Do Crows Possess a Form of Consciousness?

New study suggests the corvids may join humans and some primates as one of the rare animals capable of having subjective experiences

Crow
The results of a new study suggest crows are aware of their own sensory perceptions, a hallmark of what's called primary or sensory consciousness. Tobias Machts / University of Tübingen

Crows and ravens are famously brainy birds, but a new study suggests they possess a kind of consciousness, something once thought to be the exclusive domain of humans and some primates, reports Sharon Begley for Stat.

By measuring brain activity in crows performing a visual task, the researchers found that on top of the crows’ basic sensory experience, the birds have another layer of awareness. In the journal Science, the authors argue that these two layers of perception constitute a form of what humans call subjective experience.

Until now, this type of consciousness has only been witnessed in humans and other primates, which have completely different brain structures to birds.

"The results of our study opens up a new way of looking at the evolution of awareness and its neurobiological constraints," says Andreas Nieder, an animal physiologist at the University of Tübingen and the study’s lead author, in a statement.

The experiments involved monitoring the brain activity of two crows trained to peck at a colored light if they saw a figure appear on a screen. The majority of these visual stimuli were bright and unambiguous, but some were so faint the crows couldn’t always make them out. The crows were trained to report whether they had seen anything using red and blue lights. In some trials, a red light meant the crows should peck the screen if they saw something and a blue light meant no response was required. In other trials, the blue light was used to tell the bird to peck the screen if they hadn’t seen anything and the red light meant they could just sit there.

Electrodes hooked up to the crows’ brains showed that if the crow’s answer was “yes,” there was elevated brain activity in the time between when the stimulus appeared and when the crow pecked the screen, reports Michelle Starr for Science Alert. If the answer was “no,” nerve cell activity was flat. The correlation between elevated brain activity in this time interval between the stimulus and the bird’s answer was so reliable that the researchers could use the crows’ brain activity to predict their responses.
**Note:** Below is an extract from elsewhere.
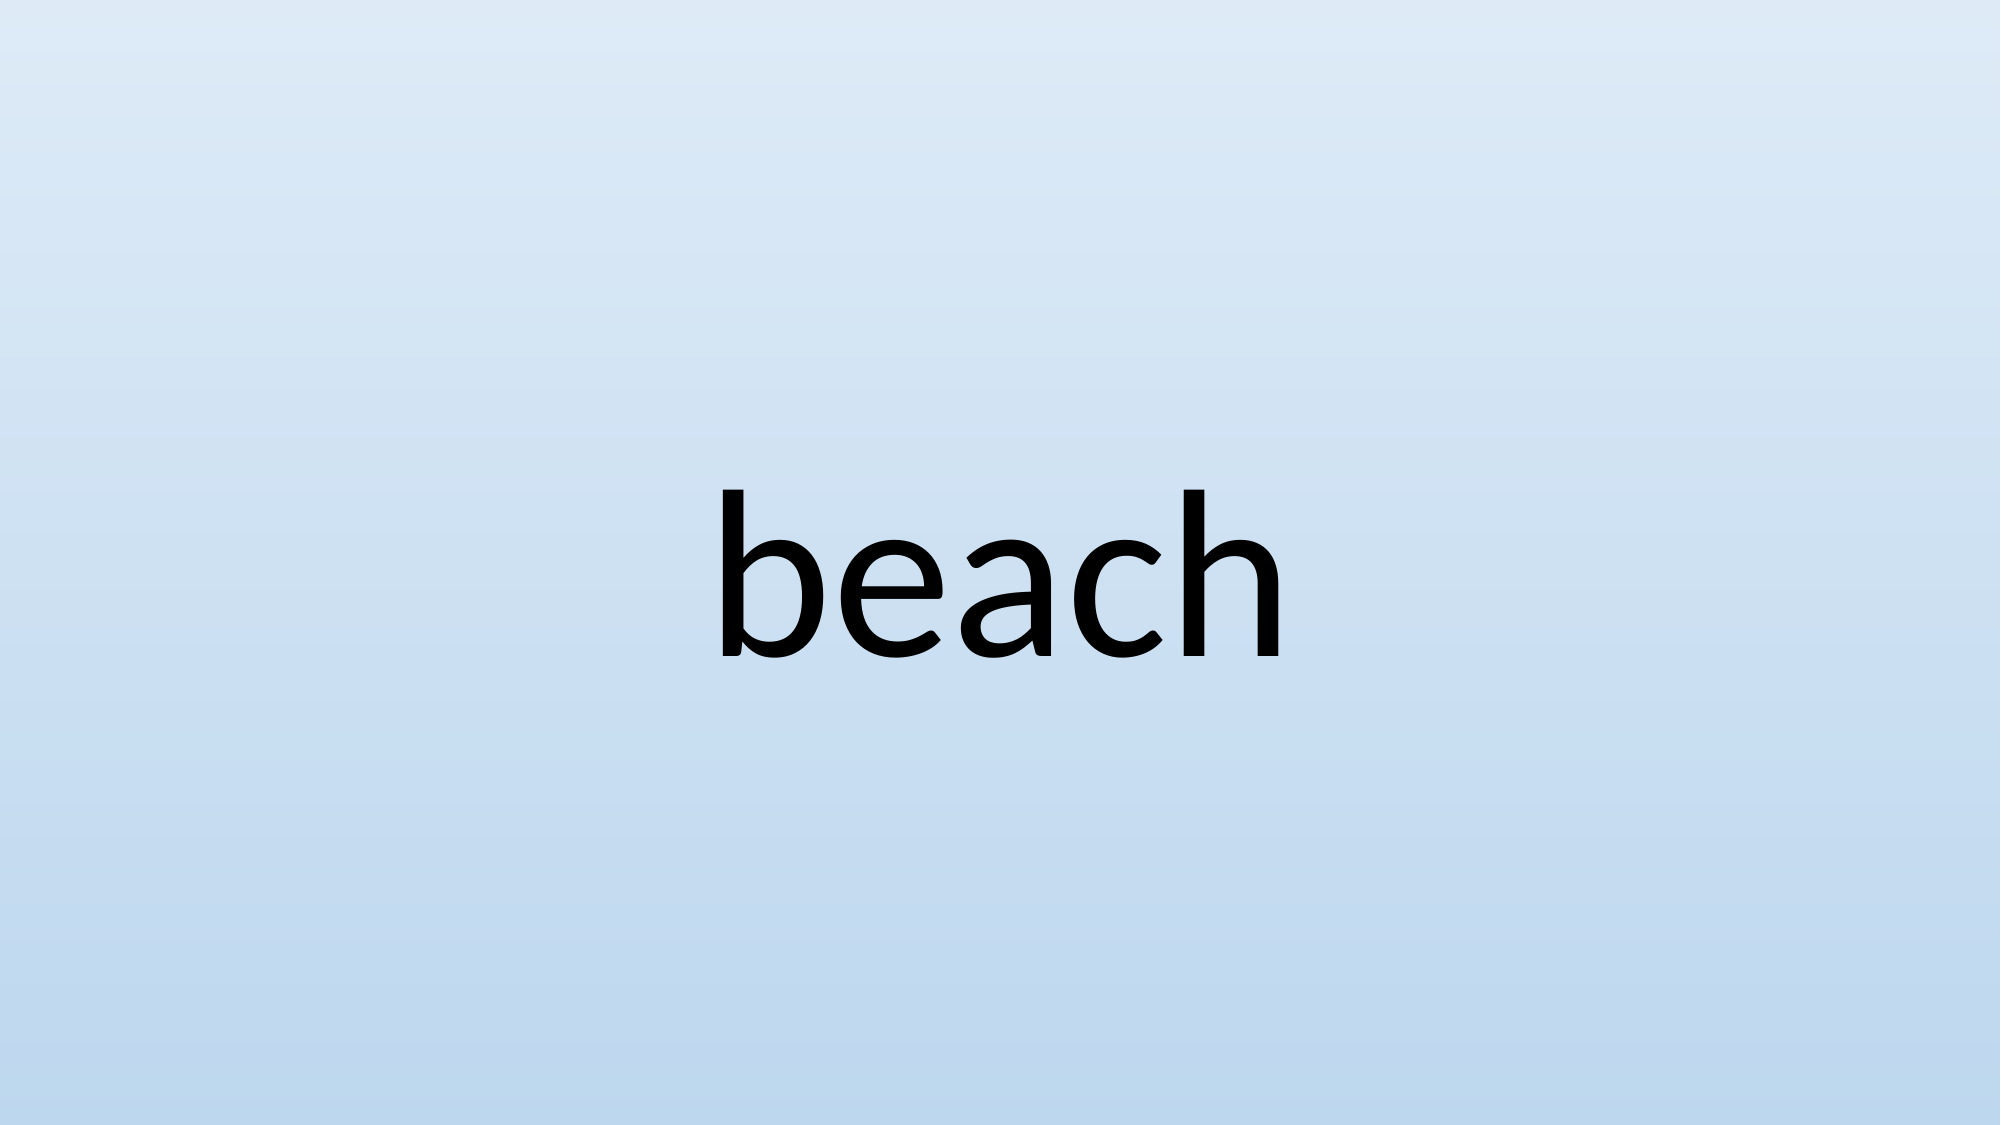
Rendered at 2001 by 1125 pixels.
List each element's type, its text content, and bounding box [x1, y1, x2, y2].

What’s more, the crows’ responses didn’t simply correspond with the brightness and clarity of the figure on the screen. Faint figures of equal intensity still managed to elicit varying responses from the pair of crows. This observation suggests the presence of some secondary mental process that occurred when the crows noticed the figures.

"Nerve cells that represent visual input without subjective components are expected to respond in the same way to a visual stimulus of constant intensity," says Nieder in the statement. "Our results, however, conclusively show that nerve cells at higher processing levels of the crow's brain are influenced by subjective experience, or more precisely produce subjective experiences."

The crows’ neurons “have activity that represents not what was shown to them, but what they later report...to have seen—whether or not that is what they were shown,” Suzana Herculano-Houzel, a neurobiologist at Vanderbilt University who published an analysis of the study in Science, tells Stat. This secondary layer of processing of the visual stimulus occurs in the time between when the stimulus appears on the screen and when the crow pecks its answer.

“That’s exactly what one would expect from neurons that participated in building the thoughts that we later report,” Herculano-Houzel tells Stat, adding that it suggests these birds “are as cognitively capable as monkeys and even great apes.”